As noted above "highly engineered" is not well defined. It is probably not the same as "well engineered" or "best possible engineering". Maybe it means the largest application of the engineering arts. It gets really hard to include distributed artefacts like the power grid or phone network.

The ISS would probably be the front runner for that. More engineering man hours have vanished into that than just about anything else. But it is also a lump of bits that has accreted parts over time.

Engineering isn't construction. The Burj Dubai was largely constructed by cheap labour and cranes. The engineering component is the mix of design and project management. Burj Dubai is just another big building. A team of civil engineers working with CAD systems will design the base building. The fit-out will be done by another sets of engineers - again mostly working with CAD systems, working out the electrical, lifts, water, safety and so on. Probably the biggest challenge is coordinating the construction. There are specialist engineering companies that do that. But again, it is just a very big building. Much of the design and construction is just cookie cutter repetition with small changes.
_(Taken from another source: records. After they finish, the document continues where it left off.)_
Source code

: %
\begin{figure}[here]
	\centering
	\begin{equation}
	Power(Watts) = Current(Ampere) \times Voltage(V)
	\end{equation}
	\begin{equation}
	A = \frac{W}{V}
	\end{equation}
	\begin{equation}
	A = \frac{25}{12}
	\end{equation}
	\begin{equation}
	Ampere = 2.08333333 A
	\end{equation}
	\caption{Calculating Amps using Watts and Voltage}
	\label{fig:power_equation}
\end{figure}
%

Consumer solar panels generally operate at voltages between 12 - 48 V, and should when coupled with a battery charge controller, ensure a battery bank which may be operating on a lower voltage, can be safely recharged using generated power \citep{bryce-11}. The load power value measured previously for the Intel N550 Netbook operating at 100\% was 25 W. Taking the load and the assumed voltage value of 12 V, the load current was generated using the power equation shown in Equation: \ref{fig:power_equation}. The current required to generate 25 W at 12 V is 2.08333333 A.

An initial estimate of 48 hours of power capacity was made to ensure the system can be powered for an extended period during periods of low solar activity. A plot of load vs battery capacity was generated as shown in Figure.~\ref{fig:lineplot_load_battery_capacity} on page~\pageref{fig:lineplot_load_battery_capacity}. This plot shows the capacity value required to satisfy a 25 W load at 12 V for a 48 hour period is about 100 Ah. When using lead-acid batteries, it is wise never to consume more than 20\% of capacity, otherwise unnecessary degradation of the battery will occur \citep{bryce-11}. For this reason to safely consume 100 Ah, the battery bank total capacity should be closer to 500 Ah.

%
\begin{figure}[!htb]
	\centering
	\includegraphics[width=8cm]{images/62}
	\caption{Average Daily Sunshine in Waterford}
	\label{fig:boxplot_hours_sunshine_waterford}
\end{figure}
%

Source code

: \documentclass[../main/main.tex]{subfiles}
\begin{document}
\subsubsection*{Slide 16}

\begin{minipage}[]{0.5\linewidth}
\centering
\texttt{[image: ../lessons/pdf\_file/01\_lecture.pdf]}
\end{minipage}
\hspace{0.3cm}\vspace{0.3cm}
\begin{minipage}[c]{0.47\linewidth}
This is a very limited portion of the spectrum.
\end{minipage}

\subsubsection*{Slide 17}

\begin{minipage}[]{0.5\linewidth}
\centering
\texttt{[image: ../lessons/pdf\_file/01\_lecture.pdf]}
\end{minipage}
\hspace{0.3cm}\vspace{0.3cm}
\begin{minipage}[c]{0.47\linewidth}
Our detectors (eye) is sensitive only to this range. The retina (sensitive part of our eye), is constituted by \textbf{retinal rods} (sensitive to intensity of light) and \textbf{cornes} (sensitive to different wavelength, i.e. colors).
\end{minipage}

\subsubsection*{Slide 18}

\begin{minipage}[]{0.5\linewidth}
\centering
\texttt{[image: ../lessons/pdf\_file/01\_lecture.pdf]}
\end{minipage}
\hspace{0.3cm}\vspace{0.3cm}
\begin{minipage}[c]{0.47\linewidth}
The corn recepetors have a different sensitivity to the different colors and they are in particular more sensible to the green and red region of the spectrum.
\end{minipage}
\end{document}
Cassini was built in a regime where every component, just about down to every nut bolt and screw was individually specified and analysed. Almost every component will have been bespoke in some manner. A great many parts will have been designed from the ground up for this one purpose. And they will have been designed to perform new jobs at the edge of scientific capability in a very hostile environment and yet be as light as possible. The manner in which such systems are built is engineering at its finest and hardest. And it takes a lot of very skilled people a very long time to perform. Extreme engineering techniques are needed. Semi-skilled workers wielding gas axes need not apply.

I suspect the WST might count as a higher level of applied engineering now.
The LHC probably deserves a mention too. But LIGO and Gravity Probe B are some of my favourites.